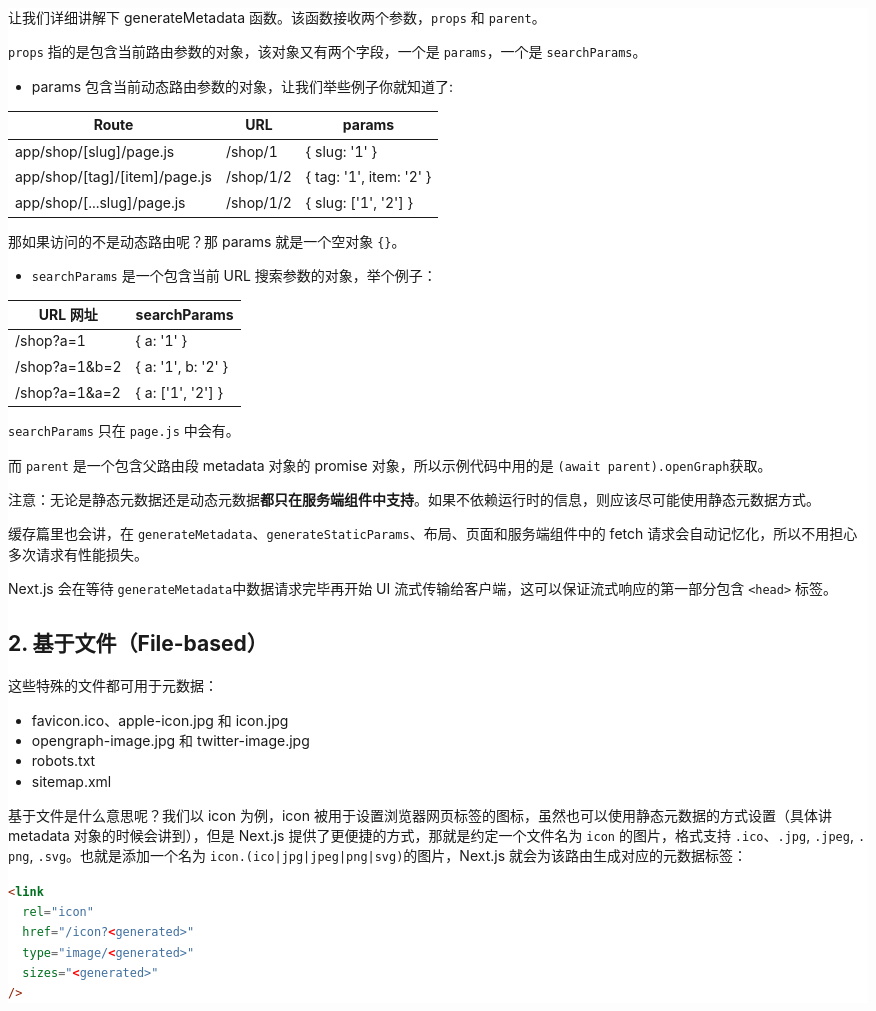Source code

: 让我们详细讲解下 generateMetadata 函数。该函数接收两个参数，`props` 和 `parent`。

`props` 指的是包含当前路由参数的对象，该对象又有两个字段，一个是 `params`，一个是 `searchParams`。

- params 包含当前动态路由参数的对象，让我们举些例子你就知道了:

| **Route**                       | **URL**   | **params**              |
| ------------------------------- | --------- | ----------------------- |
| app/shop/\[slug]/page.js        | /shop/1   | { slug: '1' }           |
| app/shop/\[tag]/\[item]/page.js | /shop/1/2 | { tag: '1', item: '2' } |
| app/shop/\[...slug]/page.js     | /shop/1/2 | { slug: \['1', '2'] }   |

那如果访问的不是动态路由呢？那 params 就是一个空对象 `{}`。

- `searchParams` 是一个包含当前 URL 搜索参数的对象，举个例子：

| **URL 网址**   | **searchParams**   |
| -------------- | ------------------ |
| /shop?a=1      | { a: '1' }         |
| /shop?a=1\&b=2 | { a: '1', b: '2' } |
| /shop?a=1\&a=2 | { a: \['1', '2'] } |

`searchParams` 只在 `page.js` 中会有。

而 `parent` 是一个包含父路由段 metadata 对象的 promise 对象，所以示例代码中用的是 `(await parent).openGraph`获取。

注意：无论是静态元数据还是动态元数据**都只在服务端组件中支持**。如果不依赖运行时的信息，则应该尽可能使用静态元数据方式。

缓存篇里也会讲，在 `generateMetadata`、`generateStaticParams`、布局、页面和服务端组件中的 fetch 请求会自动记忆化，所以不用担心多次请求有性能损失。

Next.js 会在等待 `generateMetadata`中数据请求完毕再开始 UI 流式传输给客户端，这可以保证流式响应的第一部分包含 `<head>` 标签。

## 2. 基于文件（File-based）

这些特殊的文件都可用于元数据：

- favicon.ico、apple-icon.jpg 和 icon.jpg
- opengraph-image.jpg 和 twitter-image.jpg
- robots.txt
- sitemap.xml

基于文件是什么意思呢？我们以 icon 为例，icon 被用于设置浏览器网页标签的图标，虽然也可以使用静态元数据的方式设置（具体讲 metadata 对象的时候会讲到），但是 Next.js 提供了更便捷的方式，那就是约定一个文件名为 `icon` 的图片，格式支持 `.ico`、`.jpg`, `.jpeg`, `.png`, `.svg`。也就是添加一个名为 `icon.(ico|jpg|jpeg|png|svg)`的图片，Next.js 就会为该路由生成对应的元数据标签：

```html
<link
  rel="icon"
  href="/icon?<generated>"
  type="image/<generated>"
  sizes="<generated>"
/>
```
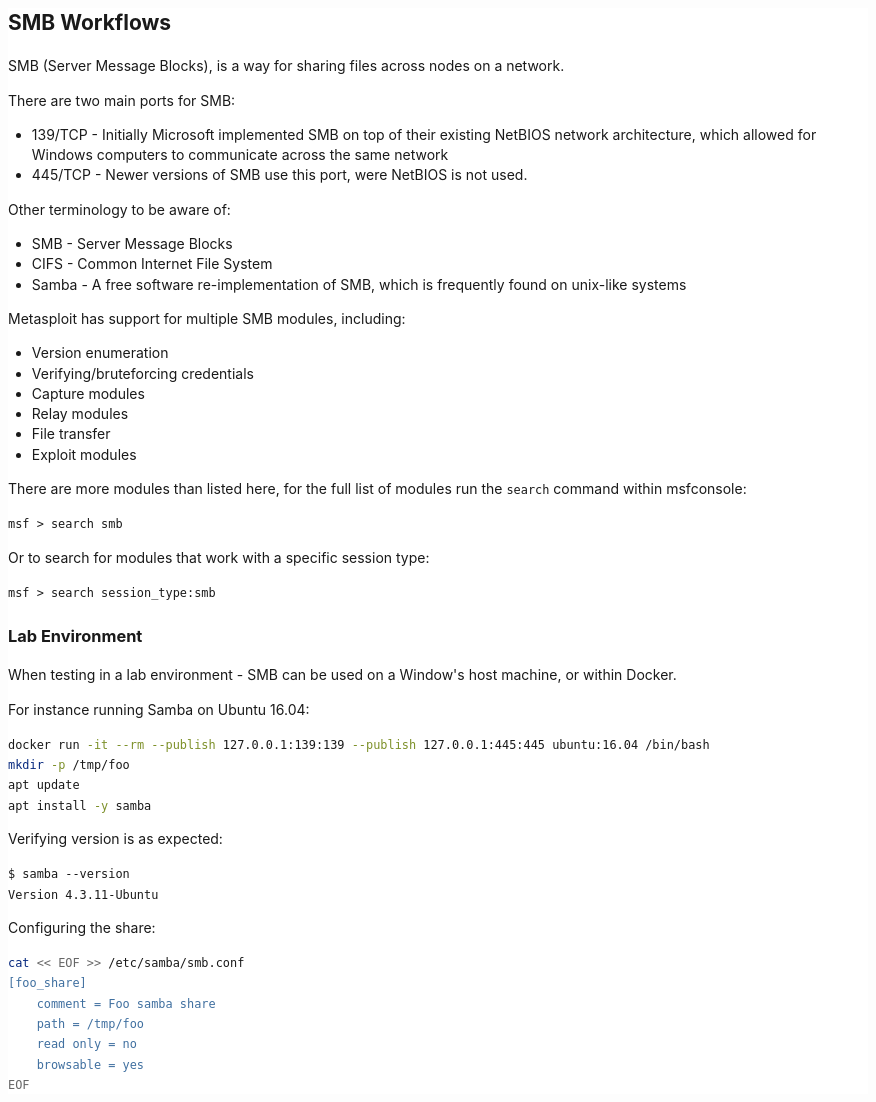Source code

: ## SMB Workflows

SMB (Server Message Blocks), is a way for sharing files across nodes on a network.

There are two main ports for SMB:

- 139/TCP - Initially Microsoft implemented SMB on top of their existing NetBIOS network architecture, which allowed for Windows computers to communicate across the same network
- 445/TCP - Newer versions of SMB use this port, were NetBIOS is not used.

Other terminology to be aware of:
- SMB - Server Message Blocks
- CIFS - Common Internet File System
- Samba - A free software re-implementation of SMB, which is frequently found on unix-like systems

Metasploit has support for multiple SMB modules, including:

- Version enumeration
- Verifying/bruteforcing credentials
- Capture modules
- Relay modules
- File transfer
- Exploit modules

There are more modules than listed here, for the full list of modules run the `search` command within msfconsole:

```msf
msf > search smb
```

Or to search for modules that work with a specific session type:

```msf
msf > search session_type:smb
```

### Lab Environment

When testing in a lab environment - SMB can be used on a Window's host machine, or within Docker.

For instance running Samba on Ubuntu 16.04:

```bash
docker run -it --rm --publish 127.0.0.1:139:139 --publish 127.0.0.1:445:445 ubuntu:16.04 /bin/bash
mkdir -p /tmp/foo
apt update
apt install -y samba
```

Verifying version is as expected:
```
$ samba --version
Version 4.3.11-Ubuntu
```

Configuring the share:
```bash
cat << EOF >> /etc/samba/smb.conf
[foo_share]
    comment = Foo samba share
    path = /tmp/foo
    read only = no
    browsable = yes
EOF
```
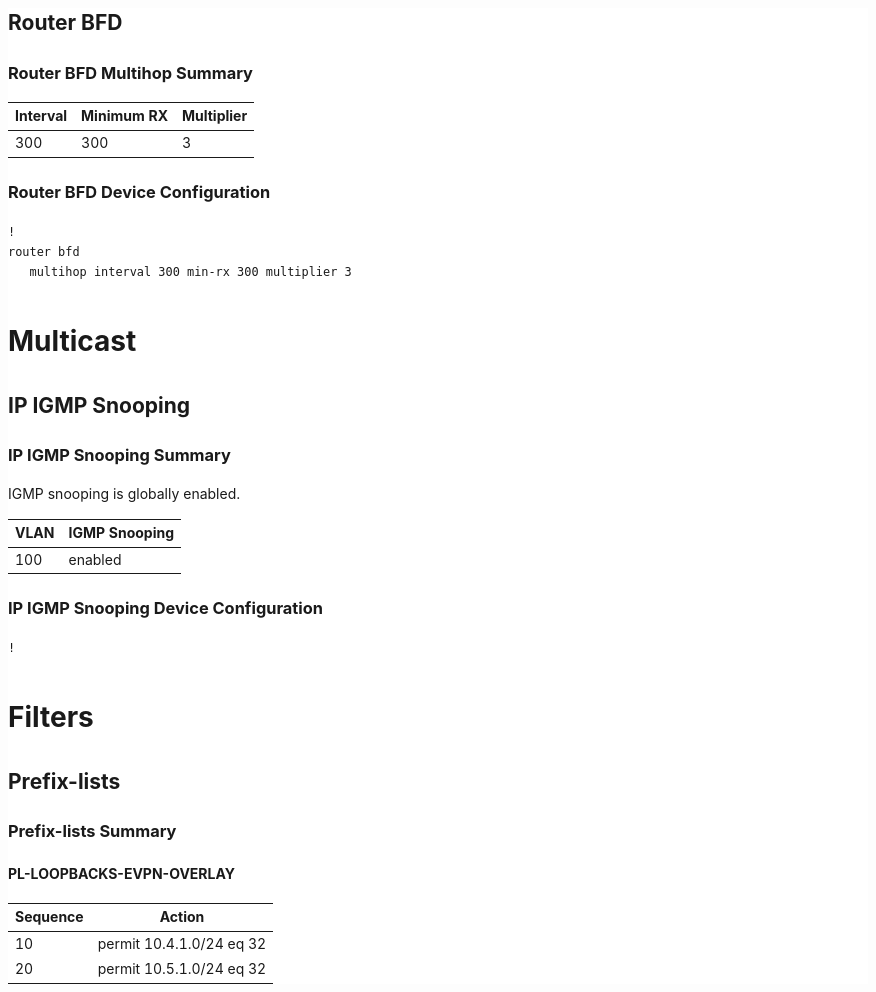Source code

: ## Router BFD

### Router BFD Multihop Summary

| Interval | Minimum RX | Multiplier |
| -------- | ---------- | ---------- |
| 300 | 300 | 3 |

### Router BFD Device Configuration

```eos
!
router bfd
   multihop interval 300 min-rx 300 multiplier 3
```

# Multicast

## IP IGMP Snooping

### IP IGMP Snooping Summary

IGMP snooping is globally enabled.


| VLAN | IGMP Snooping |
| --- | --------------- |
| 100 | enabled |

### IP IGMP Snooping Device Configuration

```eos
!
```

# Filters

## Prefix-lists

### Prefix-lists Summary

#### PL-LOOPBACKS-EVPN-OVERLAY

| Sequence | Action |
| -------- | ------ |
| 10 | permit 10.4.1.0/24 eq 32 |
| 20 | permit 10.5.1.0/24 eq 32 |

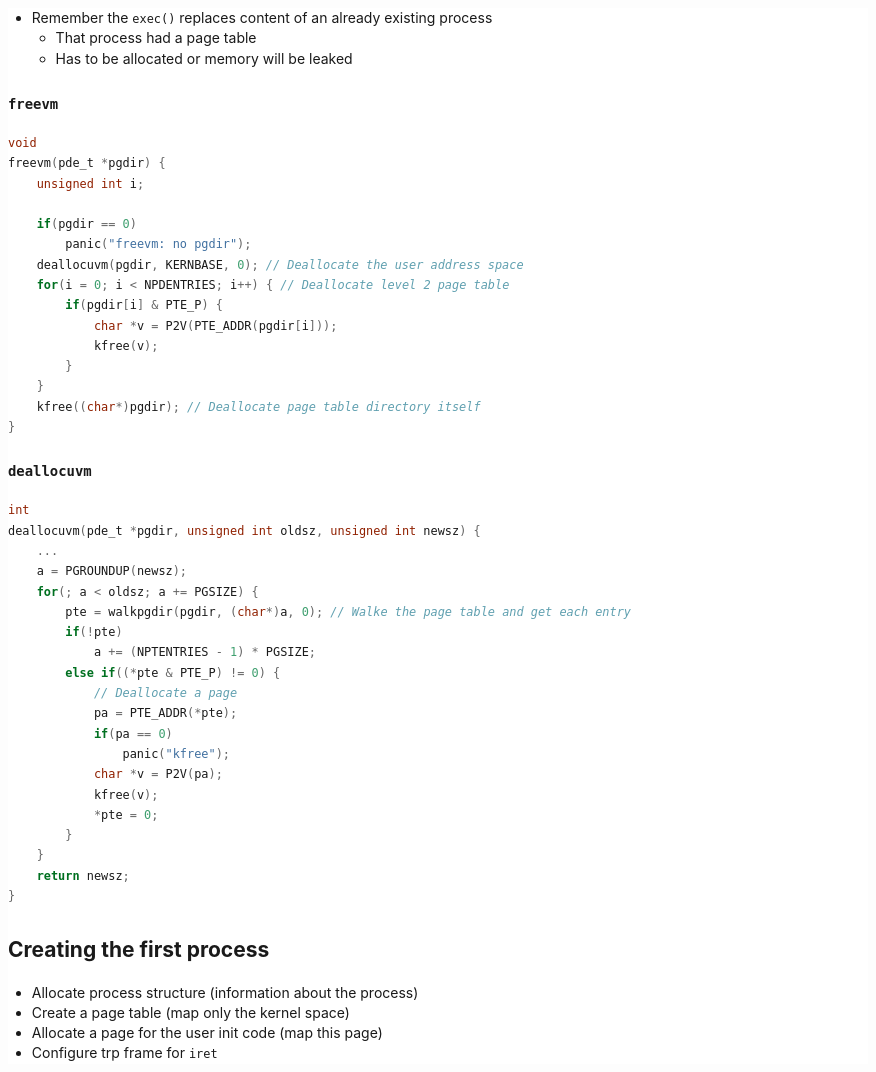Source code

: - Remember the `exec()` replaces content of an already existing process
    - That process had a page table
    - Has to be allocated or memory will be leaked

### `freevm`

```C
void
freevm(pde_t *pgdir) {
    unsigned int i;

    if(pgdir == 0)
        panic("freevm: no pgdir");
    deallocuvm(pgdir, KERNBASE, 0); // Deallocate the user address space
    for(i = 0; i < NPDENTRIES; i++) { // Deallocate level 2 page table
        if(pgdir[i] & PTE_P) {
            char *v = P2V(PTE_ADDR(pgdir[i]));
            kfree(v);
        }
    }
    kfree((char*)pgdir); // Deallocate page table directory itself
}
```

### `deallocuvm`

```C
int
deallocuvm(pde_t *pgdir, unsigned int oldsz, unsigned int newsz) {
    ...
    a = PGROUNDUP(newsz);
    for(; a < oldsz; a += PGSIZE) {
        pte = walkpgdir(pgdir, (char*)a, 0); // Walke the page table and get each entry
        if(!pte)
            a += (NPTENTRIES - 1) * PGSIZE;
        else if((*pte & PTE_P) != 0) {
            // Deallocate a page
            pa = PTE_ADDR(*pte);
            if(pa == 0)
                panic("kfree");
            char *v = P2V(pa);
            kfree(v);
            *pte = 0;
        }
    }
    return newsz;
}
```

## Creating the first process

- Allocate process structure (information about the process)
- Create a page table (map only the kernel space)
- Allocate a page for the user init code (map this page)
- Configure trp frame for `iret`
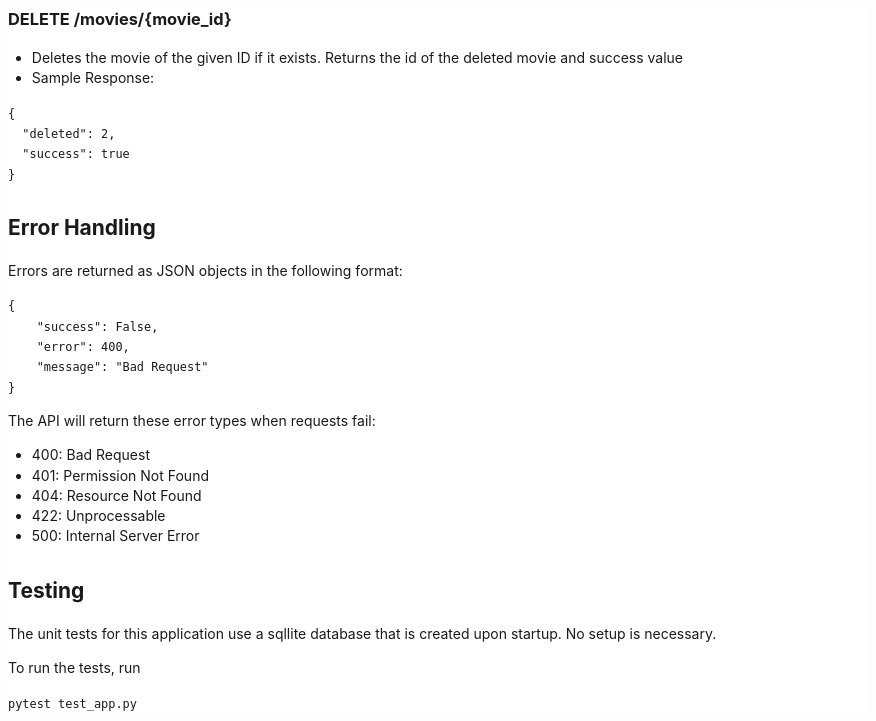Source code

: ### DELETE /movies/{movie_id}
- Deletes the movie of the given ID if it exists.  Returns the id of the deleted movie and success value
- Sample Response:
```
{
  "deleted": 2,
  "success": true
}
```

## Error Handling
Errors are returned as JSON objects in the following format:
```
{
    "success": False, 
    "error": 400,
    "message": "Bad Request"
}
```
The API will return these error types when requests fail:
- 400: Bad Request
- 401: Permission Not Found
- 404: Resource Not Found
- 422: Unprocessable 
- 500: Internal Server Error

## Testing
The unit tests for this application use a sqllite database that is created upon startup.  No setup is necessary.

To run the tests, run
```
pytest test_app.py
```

Action item: Exactly the lines from the one containing "- Deletes the" through the end of the listing should be reproduced, both ends included and nothing more.

Answer:
- Deletes the movie of the given ID if it exists.  Returns the id of the deleted movie and success value
- Sample Response:
```
{
  "deleted": 2,
  "success": true
}
```

## Error Handling
Errors are returned as JSON objects in the following format:
```
{
    "success": False, 
    "error": 400,
    "message": "Bad Request"
}
```
The API will return these error types when requests fail:
- 400: Bad Request
- 401: Permission Not Found
- 404: Resource Not Found
- 422: Unprocessable 
- 500: Internal Server Error

## Testing
The unit tests for this application use a sqllite database that is created upon startup.  No setup is necessary.

To run the tests, run
```
pytest test_app.py
```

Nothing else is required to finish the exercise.